A group of M thieves plans to steal the paintings in exhibition at a museum in Aveiro. The paintings are in display in N different rooms, each having Qi paintings hanging on the walls, with i = 0, 1, ... , N-1.

The operation is directed by the master thief who organizes her companions, standing in queue while waiting to be summoned, in assault parties of K elements and assigns to each party a target room in the museum. Different parties may proceed to different rooms at the same time. In the end, the master thief calls a meeting and informs the rest of the thieves about the sack earnings.

To prevent detection by the museum guards, the thieves forming a party crawl in line, as fast and as silently as they possibly can, along a previously established path between the outside gathering site and the target room. They must ensure that contiguous elements in the crawling line are not separated by a distance larger than a previously fixed value. Upon arrival at a museum room, each party member looks for a painting still hanging on the wall and, if there is one, he takes it down, detaches the canvas from the framing, rolls it over and inserts it in a cylinder container he carries on his back. He then prepares to leave the room.

The way out is the same as the way in and the crawling procedure adopted before is adopted again. When a thief reaches the outside location where the master thief is hiding, he takes the canvas out of the cylinder and hands it to the master thief who stores it in the back of a van, or tells her he is coming empty-handed. Since the master thief does not know beforehand how many paintings are hanging in the walls of each room, she goes on promoting incursions to the same room until she is sure the room is empty.
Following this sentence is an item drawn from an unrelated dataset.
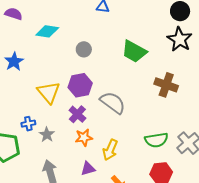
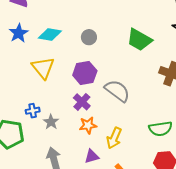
cyan diamond: (47, 31) -> (50, 34), moved
blue star: (14, 62) -> (19, 33), moved
yellow triangle: (49, 92) -> (43, 68), moved

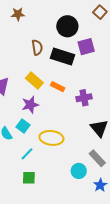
The crawling movement of party Gj, with j = 0, 1, ... , (M-1)/K-1, requires successive increments of position that obey the following rules:

• The ingoing movement (outside gathering site to museum room) is performed by taking positive position increments and the outgoing movement (museum room to outside gathering site) is performed by taking negative position increments

• The distance between the outside gathering site and the museum room i is Di length units, with i = 0, 1, ... , N-1

• The ingoing movement only starts when all group members have been selected and are ready to proceed, the outgoing movement only starts when all group members have taken a canvass or are empty-handed, because no more paintings are hanging in the room walls

• The thieves in a party crawl in line, can overtake one another, but can never stay side by side, nor be separated by a distance larger than S length units

• At each iteration step, the thief tj, with j = 1, ... , M-1, can change his position from 1 to MDlj length units, always moving as fast as he possibly can without violating the constraints imposed by the previous rule

• The maximum displacement, MDtj , is specific to each thief tj, the thieves are not all equal, some are more agile and faster than others.

Assume there are 7 thieves in the whole, master included, the maximum displacement of the ordinary thieves is a random number between 2 and 6, the number of exhibition rooms having paintings in display is 5 with random distances to the outside gathering site between 15 and 30, the number of paintings hanging in each room is a random number between 8 and 16 and that the assault parties have 3 elements. Also assume that the maximum separation limit between thieves crawling in line is 3 length units.

Write a simulation of the life cycle of the thieves using one of the models for thread communication and synchronization which have been studied: monitors or semaphores and shared memory.

One aims for a distributed solution with multiple information sharing regions that has to be written in Java, run in Linux and terminate.

A logging file, which describes the evolution of the internal state of the problem in a clear and precise way, must be included.